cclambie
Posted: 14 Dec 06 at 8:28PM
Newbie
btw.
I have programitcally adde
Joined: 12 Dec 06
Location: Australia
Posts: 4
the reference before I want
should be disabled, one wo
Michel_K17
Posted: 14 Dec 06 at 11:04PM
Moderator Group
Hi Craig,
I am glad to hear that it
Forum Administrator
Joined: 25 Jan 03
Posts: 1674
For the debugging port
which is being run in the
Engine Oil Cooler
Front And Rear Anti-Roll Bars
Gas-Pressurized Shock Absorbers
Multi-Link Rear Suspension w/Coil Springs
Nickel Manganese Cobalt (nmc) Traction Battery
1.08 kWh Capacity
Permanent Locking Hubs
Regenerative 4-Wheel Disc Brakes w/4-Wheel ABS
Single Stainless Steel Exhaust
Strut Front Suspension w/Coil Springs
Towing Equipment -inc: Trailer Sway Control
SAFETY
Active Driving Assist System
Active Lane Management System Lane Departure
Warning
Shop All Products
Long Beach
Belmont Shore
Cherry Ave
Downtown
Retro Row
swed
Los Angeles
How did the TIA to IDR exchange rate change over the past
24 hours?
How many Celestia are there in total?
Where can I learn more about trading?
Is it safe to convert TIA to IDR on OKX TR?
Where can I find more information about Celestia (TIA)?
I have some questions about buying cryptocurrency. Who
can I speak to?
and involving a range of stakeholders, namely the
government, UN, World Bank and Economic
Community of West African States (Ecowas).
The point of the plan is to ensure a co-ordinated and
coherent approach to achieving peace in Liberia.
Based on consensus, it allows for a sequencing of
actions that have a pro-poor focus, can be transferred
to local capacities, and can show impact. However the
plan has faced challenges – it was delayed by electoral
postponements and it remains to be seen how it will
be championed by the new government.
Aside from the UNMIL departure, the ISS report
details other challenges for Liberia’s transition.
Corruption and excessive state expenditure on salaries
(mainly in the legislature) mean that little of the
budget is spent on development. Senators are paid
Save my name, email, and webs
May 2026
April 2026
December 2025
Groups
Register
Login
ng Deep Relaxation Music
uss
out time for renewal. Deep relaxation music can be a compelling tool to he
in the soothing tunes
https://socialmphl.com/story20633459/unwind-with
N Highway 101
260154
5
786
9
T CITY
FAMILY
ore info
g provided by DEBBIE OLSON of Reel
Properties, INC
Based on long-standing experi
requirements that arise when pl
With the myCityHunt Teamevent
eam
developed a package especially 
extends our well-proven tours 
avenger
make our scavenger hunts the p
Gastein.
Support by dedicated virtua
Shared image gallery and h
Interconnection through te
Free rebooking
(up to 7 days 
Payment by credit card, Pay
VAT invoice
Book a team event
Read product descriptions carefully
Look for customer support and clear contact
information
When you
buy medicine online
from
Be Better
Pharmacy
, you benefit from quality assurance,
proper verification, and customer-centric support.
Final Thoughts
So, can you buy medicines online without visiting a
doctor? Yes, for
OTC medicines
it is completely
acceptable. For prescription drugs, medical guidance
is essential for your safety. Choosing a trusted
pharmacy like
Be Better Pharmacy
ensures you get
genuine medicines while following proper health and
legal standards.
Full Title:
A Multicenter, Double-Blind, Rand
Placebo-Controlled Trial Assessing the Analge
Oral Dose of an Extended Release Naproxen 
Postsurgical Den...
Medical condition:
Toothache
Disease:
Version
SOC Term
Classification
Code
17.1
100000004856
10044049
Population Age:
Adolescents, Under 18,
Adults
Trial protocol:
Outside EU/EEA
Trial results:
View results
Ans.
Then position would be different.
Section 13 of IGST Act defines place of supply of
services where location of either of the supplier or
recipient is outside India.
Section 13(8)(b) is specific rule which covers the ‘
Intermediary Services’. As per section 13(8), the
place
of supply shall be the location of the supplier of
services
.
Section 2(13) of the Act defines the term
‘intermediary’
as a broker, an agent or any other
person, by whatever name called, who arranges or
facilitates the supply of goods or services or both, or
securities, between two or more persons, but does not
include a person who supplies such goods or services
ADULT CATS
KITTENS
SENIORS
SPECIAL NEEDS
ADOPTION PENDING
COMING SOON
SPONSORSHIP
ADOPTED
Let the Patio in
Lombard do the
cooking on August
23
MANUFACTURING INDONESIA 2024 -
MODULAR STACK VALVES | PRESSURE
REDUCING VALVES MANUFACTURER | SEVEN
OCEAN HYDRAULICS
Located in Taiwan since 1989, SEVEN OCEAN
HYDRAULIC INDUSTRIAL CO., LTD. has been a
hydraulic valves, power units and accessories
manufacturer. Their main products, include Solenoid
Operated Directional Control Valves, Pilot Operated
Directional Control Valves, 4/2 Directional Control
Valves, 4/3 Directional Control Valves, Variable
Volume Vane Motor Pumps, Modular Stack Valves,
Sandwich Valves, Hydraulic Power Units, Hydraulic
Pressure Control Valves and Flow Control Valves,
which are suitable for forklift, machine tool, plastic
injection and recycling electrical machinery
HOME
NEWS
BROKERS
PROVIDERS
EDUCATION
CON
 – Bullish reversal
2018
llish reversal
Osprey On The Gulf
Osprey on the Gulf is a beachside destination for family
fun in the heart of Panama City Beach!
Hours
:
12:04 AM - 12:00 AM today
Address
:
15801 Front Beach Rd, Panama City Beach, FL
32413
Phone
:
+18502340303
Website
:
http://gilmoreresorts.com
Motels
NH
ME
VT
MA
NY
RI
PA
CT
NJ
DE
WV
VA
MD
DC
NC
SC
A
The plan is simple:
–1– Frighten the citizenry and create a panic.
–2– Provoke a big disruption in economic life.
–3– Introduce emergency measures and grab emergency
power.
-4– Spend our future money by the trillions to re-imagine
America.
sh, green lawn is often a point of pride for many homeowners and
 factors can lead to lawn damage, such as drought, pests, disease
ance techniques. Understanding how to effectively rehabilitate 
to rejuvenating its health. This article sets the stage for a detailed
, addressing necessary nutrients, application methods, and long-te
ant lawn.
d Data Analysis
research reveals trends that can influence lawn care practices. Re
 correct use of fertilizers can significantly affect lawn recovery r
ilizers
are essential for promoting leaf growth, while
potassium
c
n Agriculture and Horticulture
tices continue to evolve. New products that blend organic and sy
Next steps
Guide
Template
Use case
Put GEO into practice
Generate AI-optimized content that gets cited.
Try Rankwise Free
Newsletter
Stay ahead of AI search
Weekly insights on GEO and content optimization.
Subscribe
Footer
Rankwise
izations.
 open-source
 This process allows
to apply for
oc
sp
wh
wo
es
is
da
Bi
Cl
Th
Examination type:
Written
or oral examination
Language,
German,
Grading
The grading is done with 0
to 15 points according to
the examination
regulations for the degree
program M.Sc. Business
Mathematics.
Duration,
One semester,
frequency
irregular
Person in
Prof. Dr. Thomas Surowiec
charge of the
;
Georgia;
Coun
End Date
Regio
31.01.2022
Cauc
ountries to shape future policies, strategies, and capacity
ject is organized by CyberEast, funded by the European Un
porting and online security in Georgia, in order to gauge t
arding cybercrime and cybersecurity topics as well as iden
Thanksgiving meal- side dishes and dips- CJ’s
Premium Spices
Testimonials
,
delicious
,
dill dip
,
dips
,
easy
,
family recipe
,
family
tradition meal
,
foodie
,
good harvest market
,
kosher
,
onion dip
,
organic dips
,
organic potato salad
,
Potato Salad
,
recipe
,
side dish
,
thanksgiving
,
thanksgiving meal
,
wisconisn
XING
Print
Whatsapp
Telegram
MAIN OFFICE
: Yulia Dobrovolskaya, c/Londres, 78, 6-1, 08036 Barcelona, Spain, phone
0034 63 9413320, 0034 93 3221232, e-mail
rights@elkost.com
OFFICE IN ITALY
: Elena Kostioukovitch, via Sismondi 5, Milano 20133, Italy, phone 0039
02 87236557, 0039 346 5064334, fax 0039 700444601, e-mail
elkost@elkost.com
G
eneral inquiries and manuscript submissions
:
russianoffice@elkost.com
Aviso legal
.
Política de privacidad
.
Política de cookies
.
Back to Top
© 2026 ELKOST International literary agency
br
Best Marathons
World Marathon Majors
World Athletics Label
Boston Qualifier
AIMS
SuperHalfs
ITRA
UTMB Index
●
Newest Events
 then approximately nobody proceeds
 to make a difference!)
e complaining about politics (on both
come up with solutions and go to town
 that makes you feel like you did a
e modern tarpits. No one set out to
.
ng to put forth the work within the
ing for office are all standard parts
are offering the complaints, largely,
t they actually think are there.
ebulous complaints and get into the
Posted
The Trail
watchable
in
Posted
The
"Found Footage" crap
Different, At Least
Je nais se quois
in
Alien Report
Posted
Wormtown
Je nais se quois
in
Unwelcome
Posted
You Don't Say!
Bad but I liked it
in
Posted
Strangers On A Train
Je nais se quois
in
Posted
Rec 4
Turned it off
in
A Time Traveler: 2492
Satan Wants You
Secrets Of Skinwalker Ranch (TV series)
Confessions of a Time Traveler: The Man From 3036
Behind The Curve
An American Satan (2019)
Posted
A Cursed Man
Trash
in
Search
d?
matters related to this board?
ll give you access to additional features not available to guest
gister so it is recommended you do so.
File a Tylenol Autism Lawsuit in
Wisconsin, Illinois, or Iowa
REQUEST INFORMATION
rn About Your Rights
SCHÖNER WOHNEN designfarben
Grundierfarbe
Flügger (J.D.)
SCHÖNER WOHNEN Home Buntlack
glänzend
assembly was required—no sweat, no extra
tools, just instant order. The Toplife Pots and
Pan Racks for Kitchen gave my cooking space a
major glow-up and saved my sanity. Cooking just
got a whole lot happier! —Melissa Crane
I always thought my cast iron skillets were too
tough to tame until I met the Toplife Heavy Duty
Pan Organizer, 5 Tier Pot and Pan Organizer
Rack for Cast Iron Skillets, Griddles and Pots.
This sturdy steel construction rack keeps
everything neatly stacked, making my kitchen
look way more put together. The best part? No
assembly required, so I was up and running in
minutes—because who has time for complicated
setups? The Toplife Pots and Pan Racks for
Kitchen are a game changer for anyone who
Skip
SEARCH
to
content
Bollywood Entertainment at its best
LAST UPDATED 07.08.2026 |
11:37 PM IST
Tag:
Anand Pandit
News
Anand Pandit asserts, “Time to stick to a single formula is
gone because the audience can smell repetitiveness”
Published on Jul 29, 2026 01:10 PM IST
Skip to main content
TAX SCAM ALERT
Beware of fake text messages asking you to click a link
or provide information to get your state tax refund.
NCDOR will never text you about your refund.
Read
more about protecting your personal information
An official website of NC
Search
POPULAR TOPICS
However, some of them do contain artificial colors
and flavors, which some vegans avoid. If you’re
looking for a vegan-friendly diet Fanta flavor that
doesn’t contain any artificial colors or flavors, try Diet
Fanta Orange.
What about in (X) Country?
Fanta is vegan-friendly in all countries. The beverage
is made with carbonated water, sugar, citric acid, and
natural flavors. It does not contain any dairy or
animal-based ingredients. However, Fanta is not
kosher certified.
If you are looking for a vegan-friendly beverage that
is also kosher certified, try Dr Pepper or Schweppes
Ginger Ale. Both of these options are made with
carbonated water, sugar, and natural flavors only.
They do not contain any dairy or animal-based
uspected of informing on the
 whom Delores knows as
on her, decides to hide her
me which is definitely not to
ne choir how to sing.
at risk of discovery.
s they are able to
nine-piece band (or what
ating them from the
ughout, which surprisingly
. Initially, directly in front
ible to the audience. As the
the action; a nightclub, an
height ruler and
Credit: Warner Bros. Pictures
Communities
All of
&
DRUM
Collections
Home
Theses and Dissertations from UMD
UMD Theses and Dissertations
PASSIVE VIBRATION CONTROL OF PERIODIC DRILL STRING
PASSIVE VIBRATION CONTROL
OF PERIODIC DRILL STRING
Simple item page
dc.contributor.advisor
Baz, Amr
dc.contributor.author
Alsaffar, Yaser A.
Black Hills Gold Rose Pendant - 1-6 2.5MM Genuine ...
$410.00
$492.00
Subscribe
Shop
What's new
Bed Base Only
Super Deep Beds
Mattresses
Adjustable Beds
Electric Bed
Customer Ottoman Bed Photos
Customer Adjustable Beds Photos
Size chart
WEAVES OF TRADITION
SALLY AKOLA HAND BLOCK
────────
## What to do
Copy out, line for line, the stretch of the records from their start through the line that contains "Engine Oil Cooler".

## Solution to the problem
cclambie
Posted: 14 Dec 06 at 8:28PM
Newbie
btw.
I have programitcally adde
Joined: 12 Dec 06
Location: Australia
Posts: 4
the reference before I want
should be disabled, one wo
Michel_K17
Posted: 14 Dec 06 at 11:04PM
Moderator Group
Hi Craig,
I am glad to hear that it
Forum Administrator
Joined: 25 Jan 03
Posts: 1674
For the debugging port
which is being run in the
Engine Oil Cooler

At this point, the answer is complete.